I was raised in a pretty liberal house. My dad is a union man (IBEW) and my mom was always active in community theater and many other such creative endevors. Mom was a puppetteer for a time with her friend Theresa. Mom and dad struggled to make ends meet, but we never knew it as kids.
My older sister became a feminine/homeless/save-the-tuna kind of activist in college. She even spent a weekend sleeping on the street to promote homeless awareness. After graduation, she spent 2 years on an island near the Phillienes teaching American education at a Catholic school (the island is a US territory). When she returned to the US and working temp office jobs, she decided she’d die before she worked in a cubicle and moved to Albuquerque to become a writer and teacher.
I went away to college and got credit cards. And credit card debt. A little bit of book learning and a whole lot of life learning. I became a Health Education major (with a PE minor – emphasis in coaching). I was part of a small campus organization called “Peer Educators” where we went to classrooms to teach and promote safe sex. I was an AIDS activist and volunteered at the YMCA (in addition to being a paid employee).
I decided that while my sister and I were very similar humanitarians, we were drastically different in an important way:
My sister wanted to save the world.
I wanted to teach the world how to save itself.
I was very proud of my convictions. After graduation, I planned on finding a job with a community health program. I wanted to work with AIDS patients, teach sex education, and possibly teach some basic nutrition and health programs. I would have been satisfied working as a program director at a YMCA.
And then I graduated and moved back from the beautiful wilderness bliss (up north Michigan) to suburban wildlife hell (souteast Michigan). After sending out at least a hundred resumes and going on several disasterous interviews, I decided to take a full-time position that was offered to me at the software developement company I’d been working part-time for.
I paid off all of my credit card debt and my one small tuition loan (apparently, my mom’s paycheck was split between my tuition and my sisters – luckily, mine was way cheaper and most was covered by mom’s paycheck – my sister had some bigtime loans after graduation). I moved out of my mom’s house and into an apartment. I lived pretty frugally for quite awhile. Even after I bought my pickup truck and got a cell phone, I wasn’t extravagent.

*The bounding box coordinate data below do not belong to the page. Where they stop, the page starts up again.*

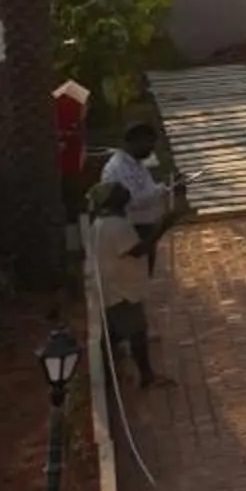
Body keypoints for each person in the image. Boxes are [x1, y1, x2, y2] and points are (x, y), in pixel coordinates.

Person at [90, 183, 162, 388]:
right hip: (121, 291)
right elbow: (138, 250)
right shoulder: (116, 225)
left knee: (112, 335)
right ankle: (146, 375)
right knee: (137, 332)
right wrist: (162, 227)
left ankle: (110, 379)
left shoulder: (101, 222)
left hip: (111, 287)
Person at [100, 121, 175, 271]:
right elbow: (133, 199)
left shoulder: (137, 163)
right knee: (134, 273)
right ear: (134, 142)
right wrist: (162, 189)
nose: (151, 149)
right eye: (148, 144)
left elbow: (147, 188)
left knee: (145, 274)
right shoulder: (118, 168)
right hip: (131, 228)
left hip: (146, 225)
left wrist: (167, 186)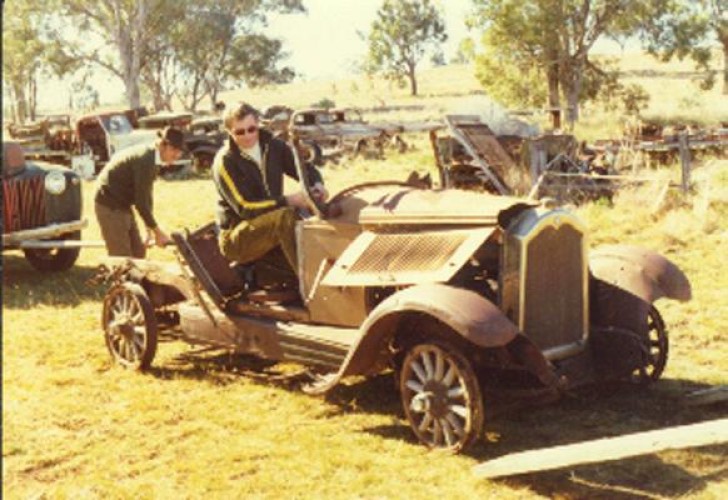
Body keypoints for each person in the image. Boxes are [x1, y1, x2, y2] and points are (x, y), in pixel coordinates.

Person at [212, 101, 327, 278]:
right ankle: (310, 284)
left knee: (313, 214)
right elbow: (245, 208)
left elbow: (305, 169)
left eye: (252, 129)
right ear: (229, 132)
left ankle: (323, 268)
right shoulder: (225, 161)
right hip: (237, 237)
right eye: (240, 132)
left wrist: (317, 185)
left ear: (258, 124)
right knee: (285, 216)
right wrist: (289, 200)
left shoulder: (273, 147)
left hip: (267, 225)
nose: (248, 136)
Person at [94, 126, 186, 258]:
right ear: (162, 145)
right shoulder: (146, 160)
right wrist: (158, 233)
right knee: (122, 259)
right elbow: (141, 203)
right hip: (108, 203)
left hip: (123, 203)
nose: (176, 156)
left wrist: (149, 230)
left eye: (179, 151)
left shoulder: (154, 157)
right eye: (174, 150)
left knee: (138, 253)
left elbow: (146, 196)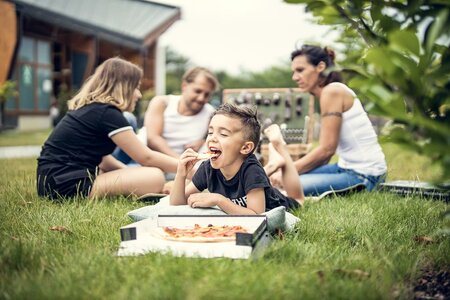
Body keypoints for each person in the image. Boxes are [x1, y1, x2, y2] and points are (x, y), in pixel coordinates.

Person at [36, 57, 180, 199]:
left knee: (143, 175)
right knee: (155, 176)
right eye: (136, 87)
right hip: (66, 186)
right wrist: (188, 168)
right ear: (123, 87)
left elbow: (103, 159)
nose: (139, 94)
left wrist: (132, 176)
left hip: (51, 183)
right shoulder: (108, 113)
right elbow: (146, 157)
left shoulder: (93, 109)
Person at [271, 44, 387, 196]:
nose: (295, 77)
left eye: (300, 70)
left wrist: (290, 171)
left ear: (320, 66)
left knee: (284, 187)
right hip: (344, 168)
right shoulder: (332, 91)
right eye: (294, 72)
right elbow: (325, 155)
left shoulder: (332, 91)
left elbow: (327, 150)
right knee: (284, 179)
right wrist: (288, 171)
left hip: (365, 176)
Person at [170, 103, 304, 215]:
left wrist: (219, 200)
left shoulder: (253, 171)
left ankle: (279, 145)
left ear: (245, 148)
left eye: (223, 134)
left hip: (282, 202)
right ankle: (274, 163)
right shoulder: (207, 168)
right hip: (255, 186)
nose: (212, 138)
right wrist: (181, 175)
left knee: (298, 200)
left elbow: (256, 215)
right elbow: (177, 204)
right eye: (210, 132)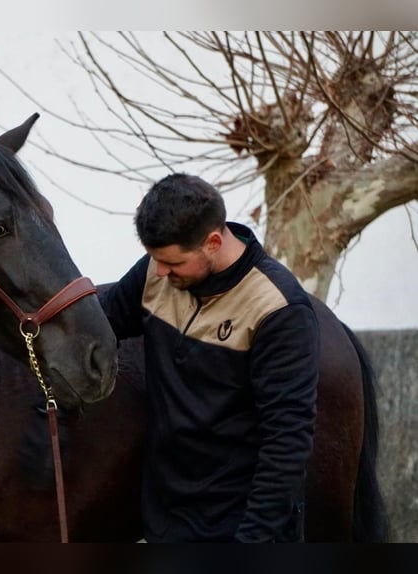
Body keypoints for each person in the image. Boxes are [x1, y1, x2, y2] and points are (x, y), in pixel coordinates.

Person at [100, 173, 319, 542]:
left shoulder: (279, 310)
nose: (161, 272)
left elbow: (287, 442)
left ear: (213, 242)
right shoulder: (157, 271)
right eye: (155, 260)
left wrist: (252, 542)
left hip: (242, 525)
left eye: (174, 263)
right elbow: (99, 326)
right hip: (168, 521)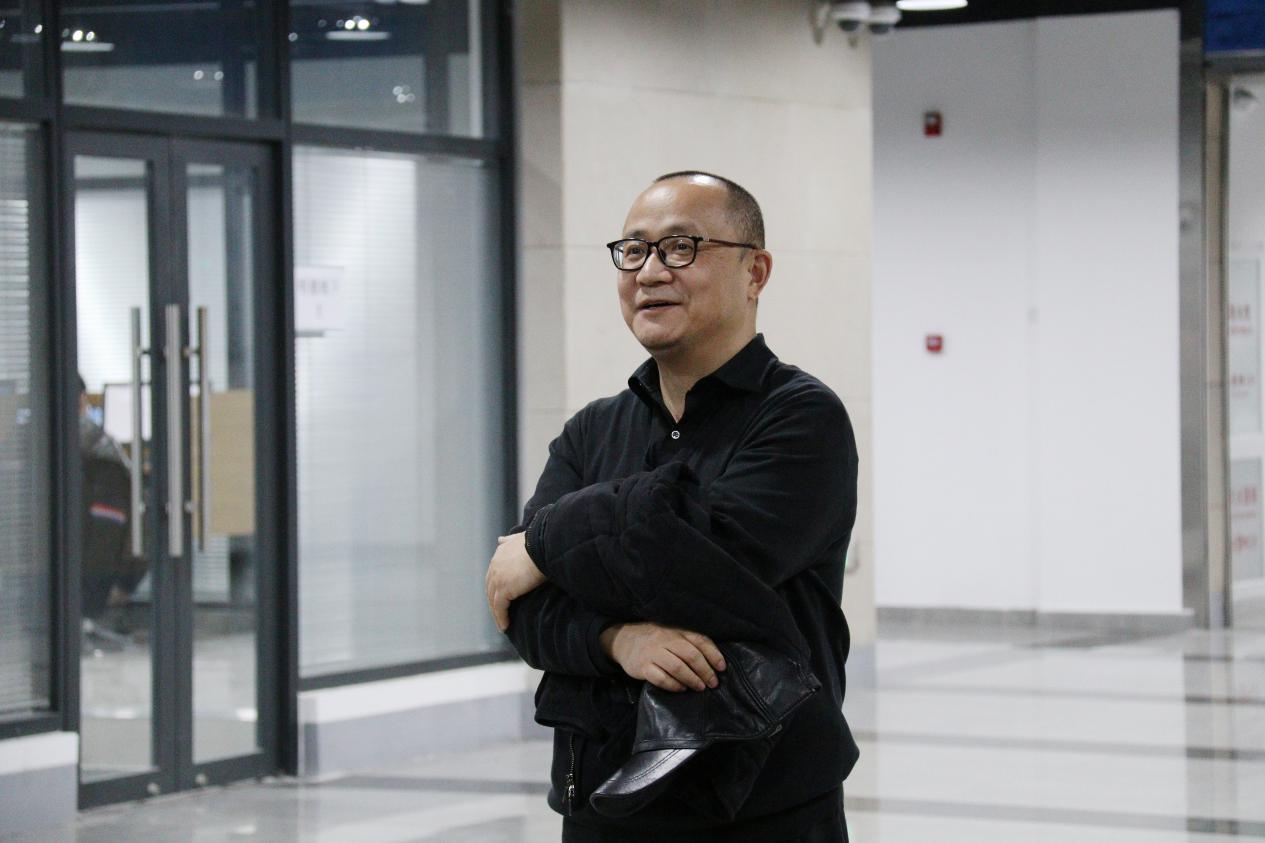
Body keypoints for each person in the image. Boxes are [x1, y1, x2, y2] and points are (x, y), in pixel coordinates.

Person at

But, one thing lead to another and a few years later, I was married with stepkids and a dog. I was workign in a cube farm making a very good salary. We’d bought a house and had a nice TV, stereo, Tivo, DVD, etc.. Nice trucks for us both – a 4×4 pickup and a Jeep SUV.
Somewhere along the line, I’d become strangely conservative and defensive of materialism. I was attached to my things. I had little sympathy when small local businesses would shut their doors due to big box competition. Ninety percent of the restaurants we at in were national chains. And, we ate out a LOT.

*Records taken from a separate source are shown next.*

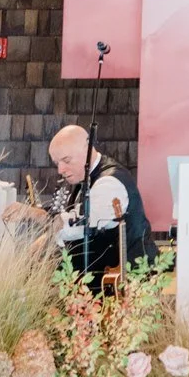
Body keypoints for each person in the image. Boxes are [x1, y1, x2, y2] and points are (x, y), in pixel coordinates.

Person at [44, 124, 156, 290]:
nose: (60, 169)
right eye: (56, 163)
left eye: (66, 160)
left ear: (87, 150)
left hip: (127, 286)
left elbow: (83, 228)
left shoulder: (108, 183)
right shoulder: (86, 178)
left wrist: (45, 225)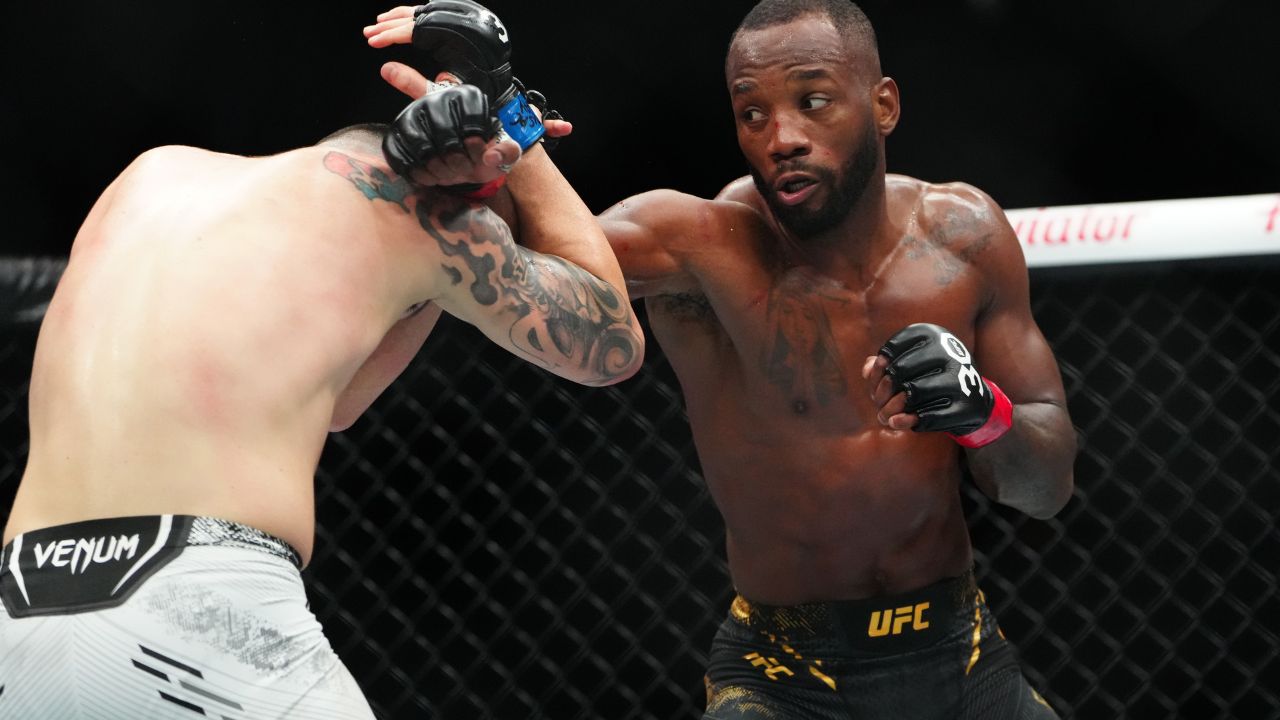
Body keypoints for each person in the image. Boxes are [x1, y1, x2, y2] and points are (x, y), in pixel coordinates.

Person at [368, 0, 1076, 717]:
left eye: (814, 101)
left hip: (964, 654)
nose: (783, 138)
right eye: (753, 114)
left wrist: (985, 414)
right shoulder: (698, 247)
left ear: (883, 104)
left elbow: (1045, 489)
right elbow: (516, 255)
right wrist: (489, 152)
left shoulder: (964, 239)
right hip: (786, 676)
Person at [0, 81, 643, 717]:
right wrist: (520, 140)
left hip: (23, 612)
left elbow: (343, 404)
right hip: (201, 603)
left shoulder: (150, 176)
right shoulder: (422, 215)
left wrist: (425, 291)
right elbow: (611, 342)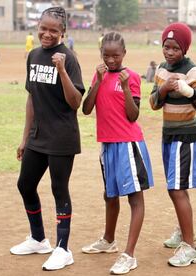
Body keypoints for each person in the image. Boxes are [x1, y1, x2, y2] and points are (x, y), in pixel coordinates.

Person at [9, 7, 85, 271]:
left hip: (62, 137)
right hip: (38, 136)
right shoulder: (33, 55)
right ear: (37, 26)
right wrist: (25, 137)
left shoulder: (70, 58)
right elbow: (31, 97)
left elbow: (76, 102)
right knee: (25, 185)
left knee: (58, 190)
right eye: (44, 28)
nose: (47, 34)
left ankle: (63, 249)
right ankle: (39, 238)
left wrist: (63, 70)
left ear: (63, 32)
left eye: (54, 30)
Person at [81, 31, 154, 275]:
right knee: (109, 195)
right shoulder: (99, 74)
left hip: (128, 144)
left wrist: (123, 87)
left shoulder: (130, 77)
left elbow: (133, 115)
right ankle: (108, 240)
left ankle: (129, 254)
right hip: (108, 144)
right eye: (106, 55)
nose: (111, 60)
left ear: (124, 54)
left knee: (134, 198)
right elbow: (87, 109)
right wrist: (99, 81)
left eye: (115, 55)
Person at [149, 22, 196, 267]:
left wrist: (188, 91)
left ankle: (190, 246)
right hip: (169, 136)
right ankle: (184, 231)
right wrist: (163, 88)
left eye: (175, 48)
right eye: (166, 47)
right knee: (176, 187)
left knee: (176, 189)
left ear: (184, 48)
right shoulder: (162, 69)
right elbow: (153, 103)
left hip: (186, 137)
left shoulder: (193, 71)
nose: (169, 52)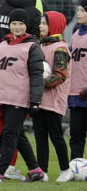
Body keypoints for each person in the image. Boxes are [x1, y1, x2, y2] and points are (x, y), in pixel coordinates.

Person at [0, 8, 45, 183]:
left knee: (10, 134)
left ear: (27, 26)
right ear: (9, 25)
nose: (17, 27)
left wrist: (35, 101)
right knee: (17, 135)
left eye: (20, 24)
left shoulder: (32, 47)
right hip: (2, 97)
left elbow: (37, 76)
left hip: (19, 98)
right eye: (14, 23)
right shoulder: (2, 45)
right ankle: (35, 170)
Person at [34, 11, 72, 182]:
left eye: (43, 23)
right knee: (39, 136)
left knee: (55, 135)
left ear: (54, 26)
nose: (40, 26)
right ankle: (42, 170)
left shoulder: (61, 48)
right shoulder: (40, 46)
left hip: (54, 99)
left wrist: (39, 82)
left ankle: (65, 169)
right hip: (39, 99)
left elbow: (60, 75)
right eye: (40, 23)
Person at [68, 0, 87, 163]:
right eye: (78, 10)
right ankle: (76, 166)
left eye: (82, 10)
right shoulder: (75, 34)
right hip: (76, 93)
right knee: (76, 134)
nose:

Eventually, I was diagnosed with depression. I spent a couple of years figuring out what drugs to take to fix me. Eventually, I was also diagnosed with ADD. A combination of anti-depressants and Ritalin was enough to get me out off the couch and out of the house. It wasn’t long before we started mountain biking. Mountain biking helped me find some additional drugs to help my depression – fresh air, scenery, endorphins, challenge, friends.

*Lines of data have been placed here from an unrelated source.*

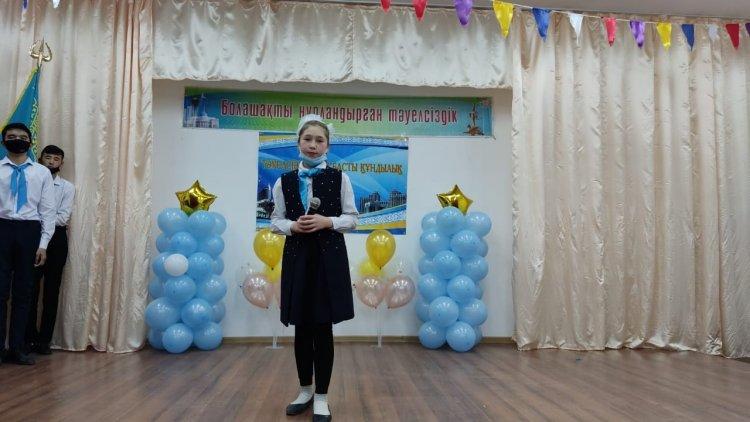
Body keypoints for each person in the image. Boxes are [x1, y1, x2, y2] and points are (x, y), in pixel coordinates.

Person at [270, 114, 358, 422]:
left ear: (327, 146)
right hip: (298, 259)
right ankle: (304, 390)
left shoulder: (340, 178)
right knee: (301, 328)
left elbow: (352, 218)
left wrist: (327, 221)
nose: (313, 144)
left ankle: (321, 397)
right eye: (307, 139)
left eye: (320, 140)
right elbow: (275, 221)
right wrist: (292, 226)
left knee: (322, 328)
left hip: (328, 261)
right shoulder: (283, 181)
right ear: (298, 142)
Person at [0, 123, 56, 365]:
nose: (17, 140)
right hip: (2, 228)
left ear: (30, 142)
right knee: (0, 292)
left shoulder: (41, 172)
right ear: (3, 141)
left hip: (29, 230)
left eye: (22, 137)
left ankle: (18, 348)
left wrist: (43, 244)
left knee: (24, 293)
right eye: (11, 136)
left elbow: (48, 211)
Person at [26, 144, 75, 355]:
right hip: (32, 237)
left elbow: (63, 217)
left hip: (57, 240)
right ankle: (28, 338)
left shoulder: (67, 187)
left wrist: (42, 219)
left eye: (56, 158)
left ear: (61, 163)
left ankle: (44, 340)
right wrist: (43, 219)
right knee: (30, 290)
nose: (51, 161)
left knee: (52, 291)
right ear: (40, 159)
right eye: (48, 157)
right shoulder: (31, 180)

I think I started taking anti-depressants in 2002. Its been a rollercoaster ever since. I started mountain biking in 2003. These past 4 or 5 years have had me searching to find myself. The real me has been hiding inside of me for a long time (as I’m a sucker to other people’s influences) and is finally clawing her way out.
So, here’s where I’m at:
I coined the title ‘corporate hippy’ because it best represents the hypocritical mental struggle that plagues me. I still work in a cube farm – but its much easier to swallow being a non-profit Catholic health care/hospital system. I still drive a 4×4 that gets terrible gas mileage, and its got 160,000+ miles on it. We still love our gadgets, but have scaled back significantly on buying for the sake of buying.
We’re working on a plan to move up north in 5 years or so. The youngest stepson will be graduating HS by then. We’ve got very little debt (who said bad credit is always a bad thing? ). We’ve got 5 years to fix our house so that someone else will want to buy it, and to learn to live on seriously smaller salaries. I think we’re making progress. Slow, but sure.
So here’s me. 32 years old. Piercings in both eyebrows. Dreadlocks. Loves music, mountain biking, and technology. I can’t wait to buy an iPhone. My favorite bike has one gear. I can’t wait to join a CSA farm next season. I want to can organic vegetables while listening to podcasts.